Переполох
Машенька Павлецкая, молоденькая, едва только кончившая курс институтка, вернувшись с прогулки в дом Пушкиных, где она жила в гувернантках, застала необыкновенный переполох. Отворявший ей швейцар Михайло был взволнован и красен, как рак.
Сверху доносился шум.
«Вероятно, с хозяйкой припадок… – подумала Машенька, – или с мужем поссорилась…»
В передней и в коридоре встретила она горничных. Одна горничная плакала. Затем Машенька видела, как из дверей ее комнаты выбежал сам хозяин Николай Сергеич, маленький, еще не старый человек с обрюзгшим лицом и с большой плешью. Он был красен. Его передергивало… Не замечая гувернантки, он прошел мимо нее и, поднимая вверх руки, воскликнул:
– О, как это ужасно! Как бестактно! Как глупо, дико! Мерзко!
Машенька вошла в свою комнату, и тут ей в первый раз в жизни пришлось испытать во всей остроте чувство, которое так знакомо людям зависимым, безответным, живущим на хлебах у богатых и знатных. В ее комнате делали обыск. Хозяйка Федосья Васильевна, полная плечистая дама с густыми черными бровями, простоволосая и угловатая, с едва заметными усиками и с красными руками, лицом и манерами похожая на простую бабу-кухарку, стояла у ее стола и вкладывала обратно в рабочую сумку клубки шерсти, лоскутки, бумажки… Очевидно, появление гувернантки было для нее неожиданно, так как, оглянувшись и увидев ее бледное, удивленное лицо, она слегка смутилась и пробормотала:
– Pardon,[1] я… я нечаянно рассыпала… зацепила рукавом…

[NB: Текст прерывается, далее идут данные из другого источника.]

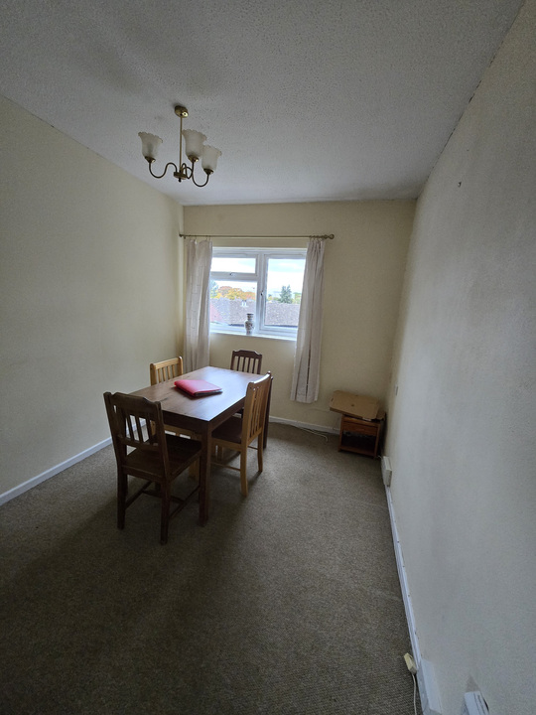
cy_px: 358
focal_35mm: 13
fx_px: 268
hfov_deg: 89.9
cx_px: 268
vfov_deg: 106.2
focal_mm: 1.7
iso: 400
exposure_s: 1/50
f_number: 2.2
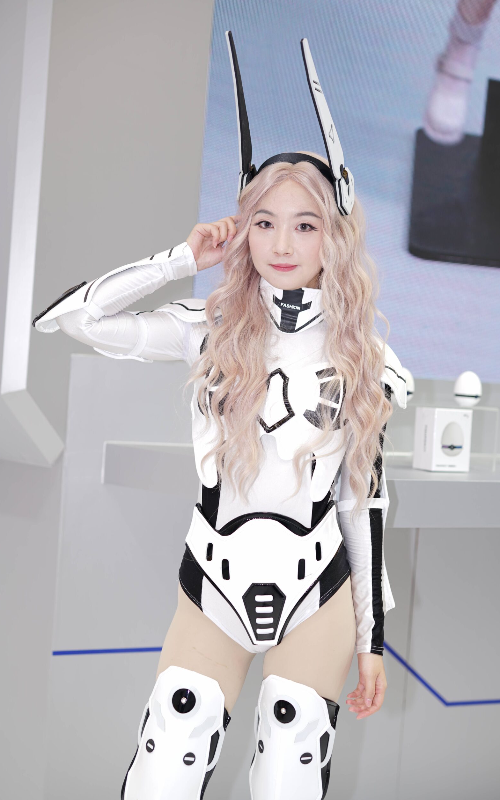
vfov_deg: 38.9
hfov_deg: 24.9
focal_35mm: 52
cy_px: 406
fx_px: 1134
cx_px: 258
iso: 50
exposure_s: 1/80
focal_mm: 50
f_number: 2
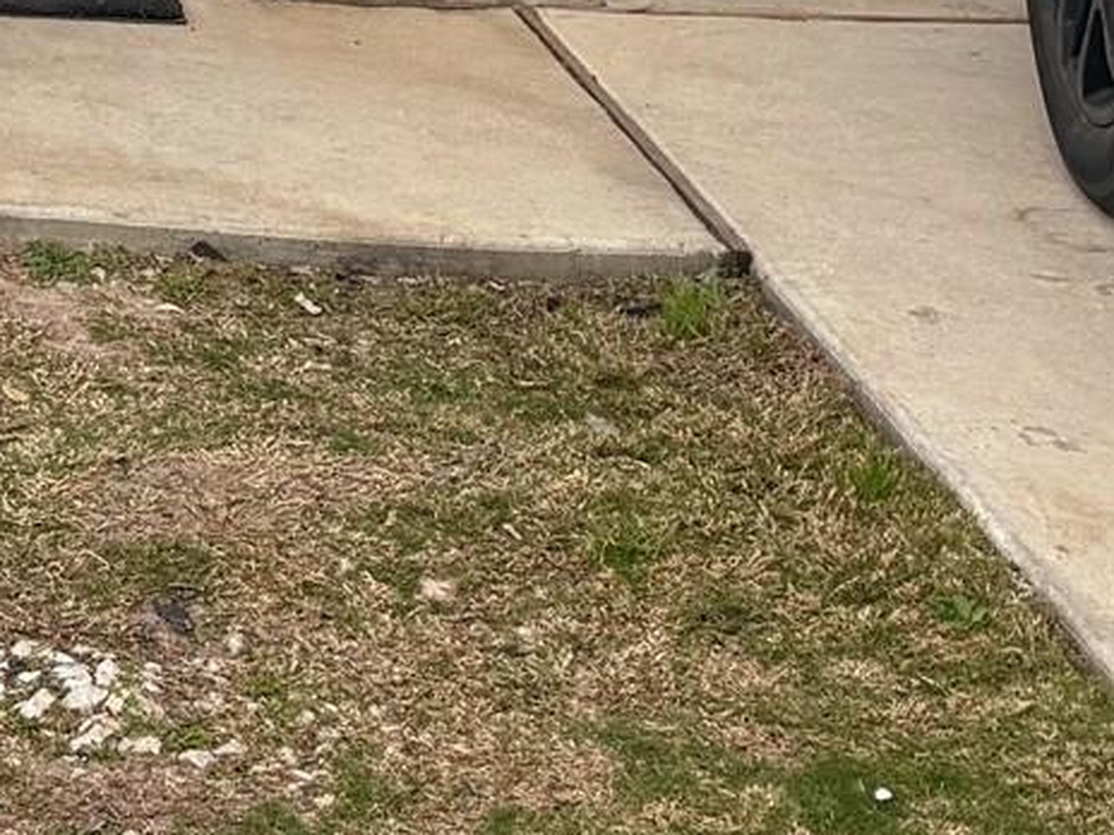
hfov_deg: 17.1
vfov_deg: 12.2
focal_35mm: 106
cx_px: -449
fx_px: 3411
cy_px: -914
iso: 100
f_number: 1.78
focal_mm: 6.76
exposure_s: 1/428
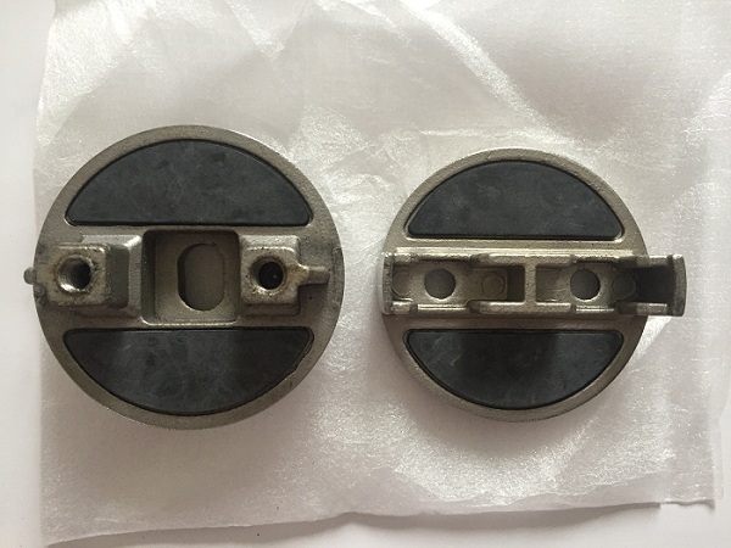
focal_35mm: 29
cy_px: 274
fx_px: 612
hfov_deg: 61.7
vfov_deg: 48.2
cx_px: 366
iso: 200
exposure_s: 1/33
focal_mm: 4.15
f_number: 2.2
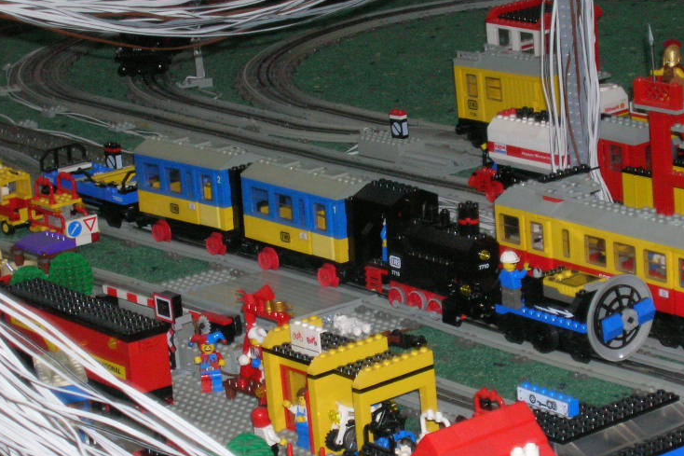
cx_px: 425
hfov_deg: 13.9
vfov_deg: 9.3
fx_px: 2811
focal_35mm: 148
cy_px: 263
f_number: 4.9
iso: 198
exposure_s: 1/60.1
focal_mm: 17.1
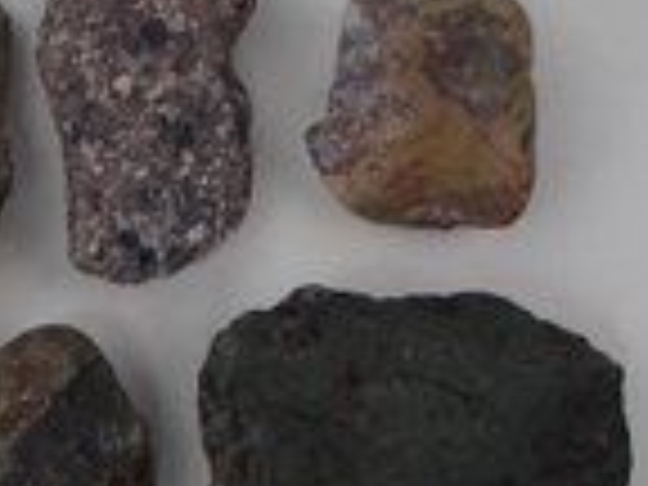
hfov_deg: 21.3
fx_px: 1647
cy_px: 434
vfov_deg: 16.6
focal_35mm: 88
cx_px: -29
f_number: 4.7
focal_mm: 6.64
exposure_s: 1/160
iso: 125
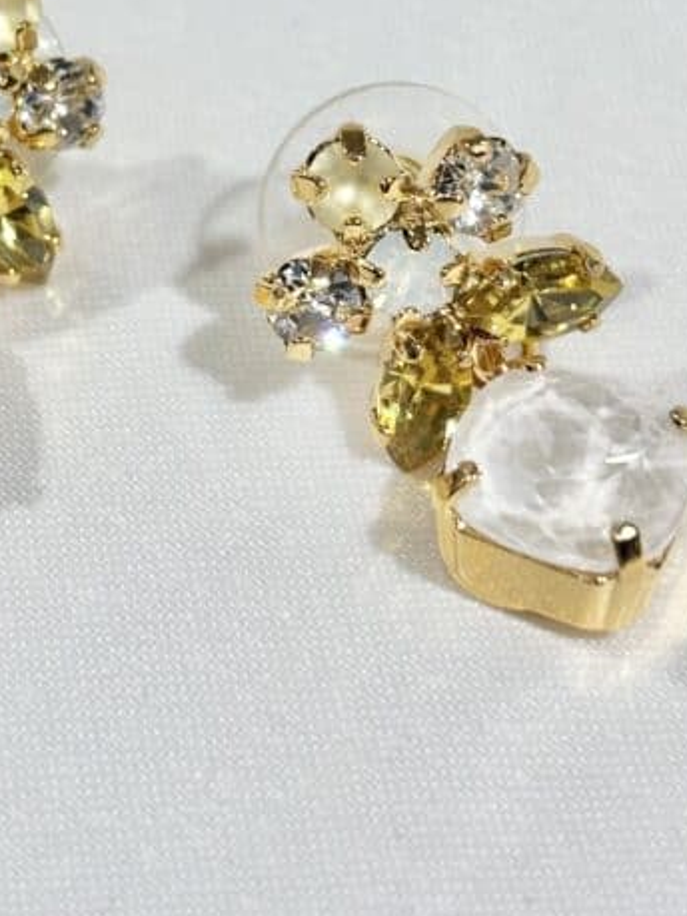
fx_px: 3071
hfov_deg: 12.7
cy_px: 160
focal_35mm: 116
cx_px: 236
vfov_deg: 16.8
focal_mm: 5.96
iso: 32
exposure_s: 1/264
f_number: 1.6
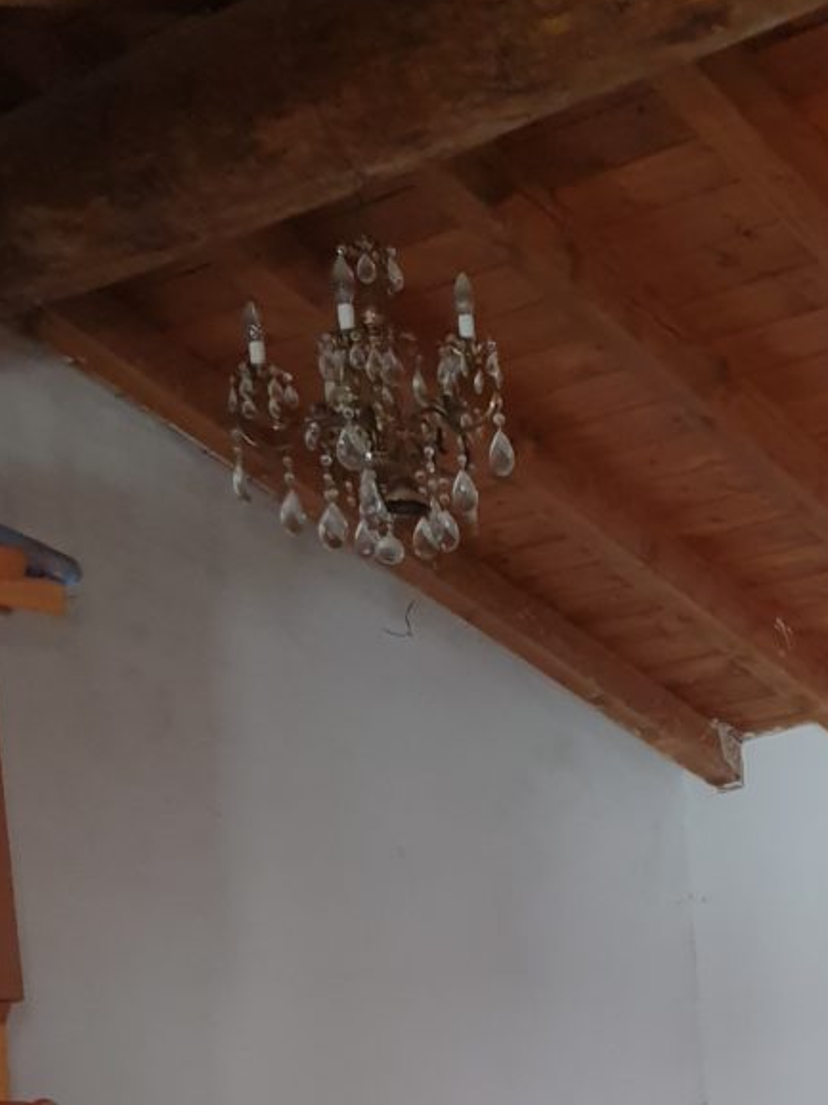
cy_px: 1472
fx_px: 2298
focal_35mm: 72
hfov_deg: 19.7
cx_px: 864
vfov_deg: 23.6
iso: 160
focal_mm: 4.3
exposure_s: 1/50
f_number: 2.4
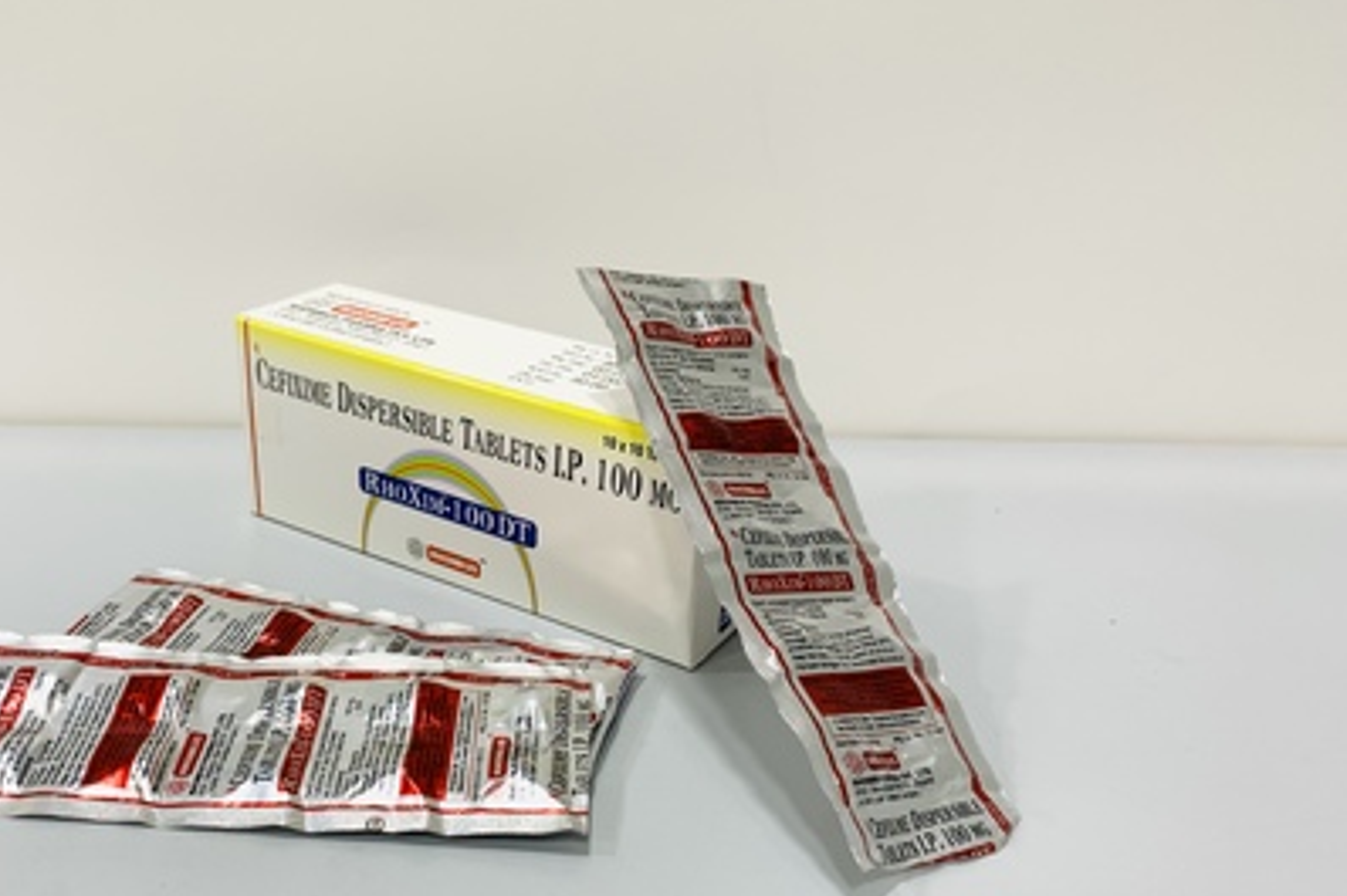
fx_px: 1272
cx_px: 514
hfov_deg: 55.2
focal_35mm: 34
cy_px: 556
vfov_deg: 38.6
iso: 100
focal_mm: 4.25
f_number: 1.8
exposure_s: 1/100
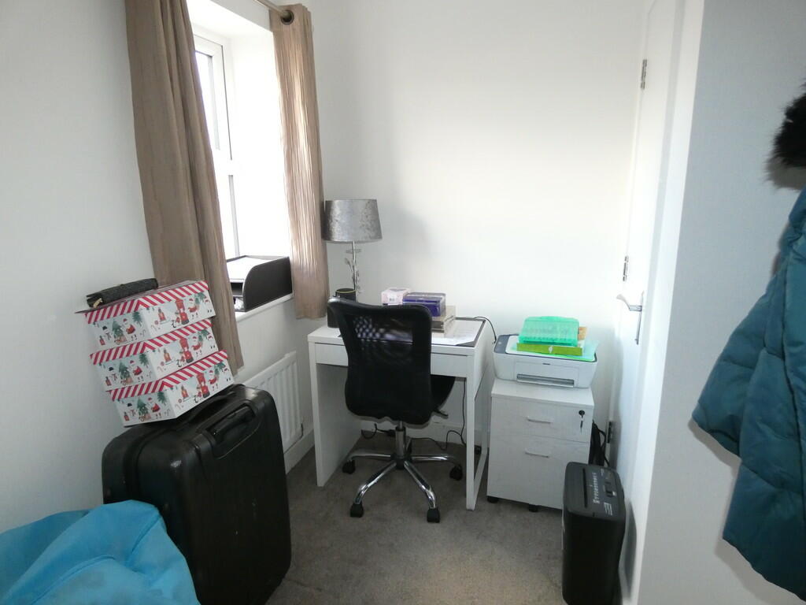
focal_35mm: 20
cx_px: 403
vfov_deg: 66.0
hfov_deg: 81.7
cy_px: 302
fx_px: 466
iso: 640
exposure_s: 1/60
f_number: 2.8
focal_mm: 3.6
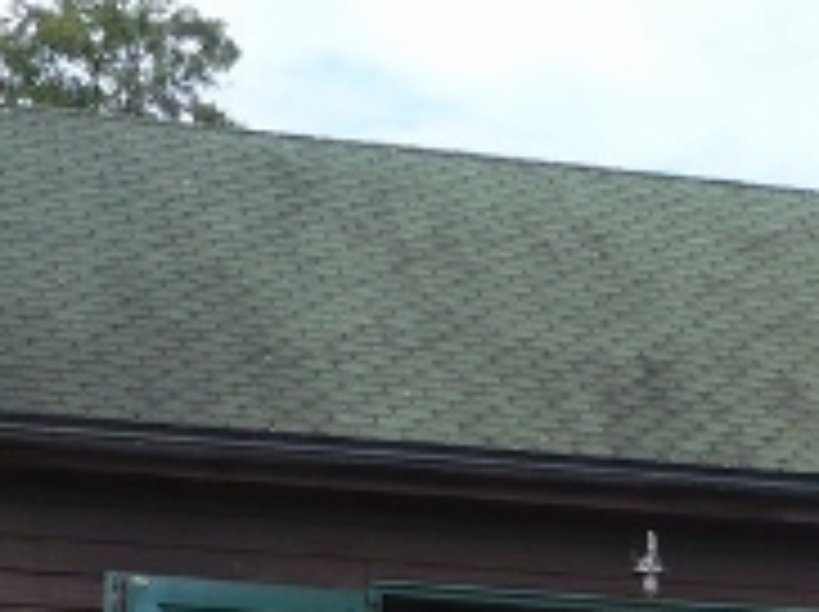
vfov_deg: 8.5
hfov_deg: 11.2
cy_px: 1030
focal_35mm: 169
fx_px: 3993
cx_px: 1305
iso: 100
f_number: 3
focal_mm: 7.9
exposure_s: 1/640
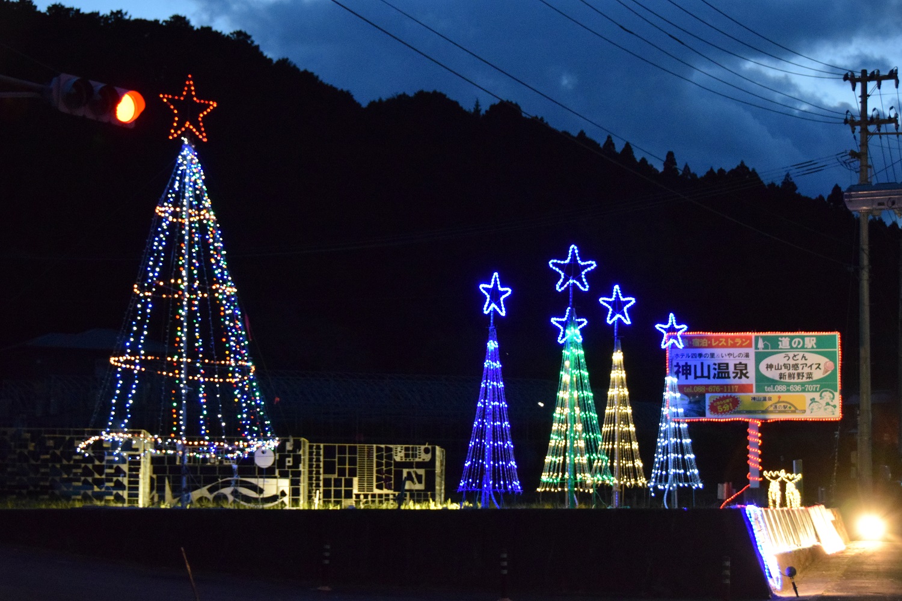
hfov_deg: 28.1
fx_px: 1804
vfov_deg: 18.9
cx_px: 451
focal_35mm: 72
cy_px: 300
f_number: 4.5
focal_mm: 48
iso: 6400
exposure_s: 1/40
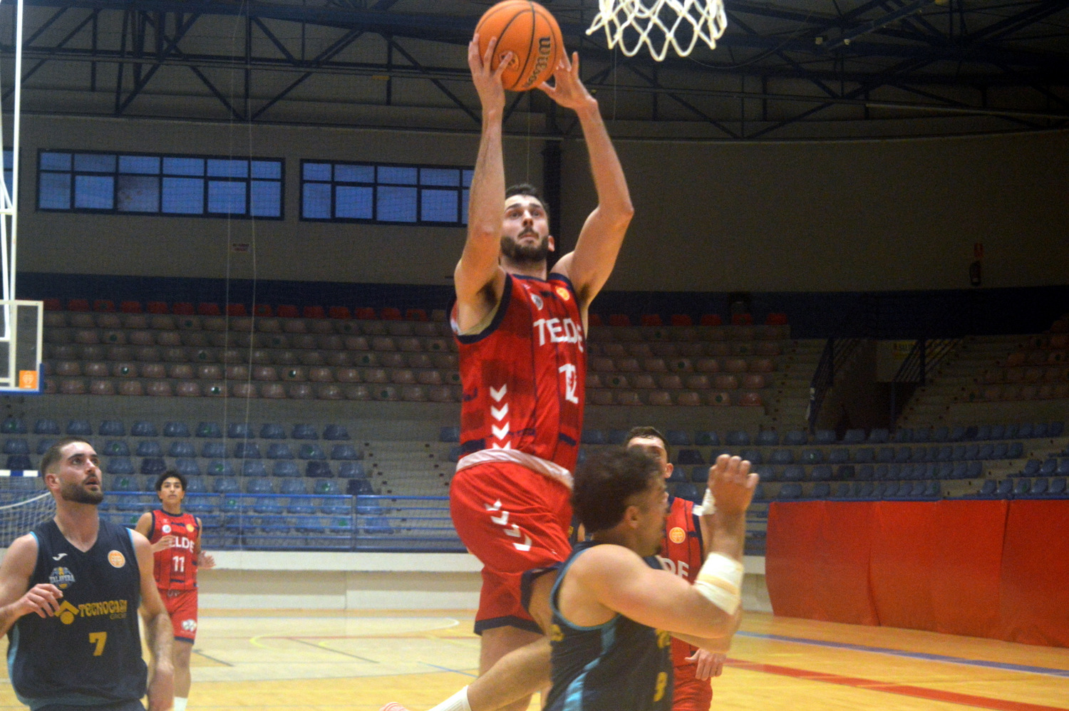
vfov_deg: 16.5
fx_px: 2448
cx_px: 534
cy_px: 356
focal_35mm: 82
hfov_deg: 24.6
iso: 1600
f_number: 6.3
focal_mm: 55
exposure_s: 1/320
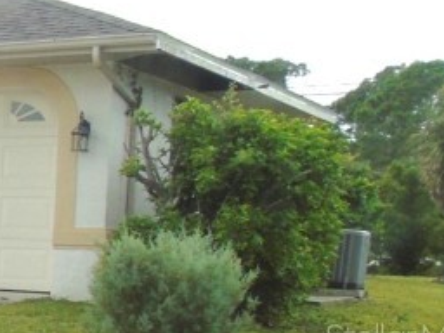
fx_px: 1283
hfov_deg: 16.0
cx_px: -399
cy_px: 336
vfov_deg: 14.5
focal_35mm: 100
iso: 80
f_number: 3.4
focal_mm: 4.4
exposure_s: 1/50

И, сказав еще что-то, мадам Кушкина зашуршала шлейфом и вышла. Машенька обвела удивленными глазами свою комнату и, ничего не понимая, не зная, что думать, пожала плечами, похолодела от страха… Что Федосья Васильевна искала в ее сумке? Если действительно, как она говорит, она нечаянно зацепила рукавом и рассыпала, то зачем же выскочил из комнаты такой красный и взволнованный Николай Сергеич? Зачем у стола слегка выдвинут один ящик? Копилка, в которую гувернантка прятала гривенники и старые марки, была отперта. Ее отперли, но запереть не сумели, хотя и исцарапали весь замок. Этажерка с книгами, поверхность стола, постель – все носило на себе свежие следы обыска. И в корзине с бельем тоже. Белье было сложено аккуратно, но не в том порядке, в каком оставила его Машенька, уходя из дому. Обыск, значит, был настоящий, самый настоящий, но к чему он, зачем? Что случилось? Машенька вспомнила волнение швейцара, переполох, который все еще продолжался, заплаканную горничную; не имело ли все это связи с только что бывшим у нее обыском? Не замешана ли она в каком-нибудь страшном деле? Машенька побледнела и вся холодная опустилась на корзину с бельем.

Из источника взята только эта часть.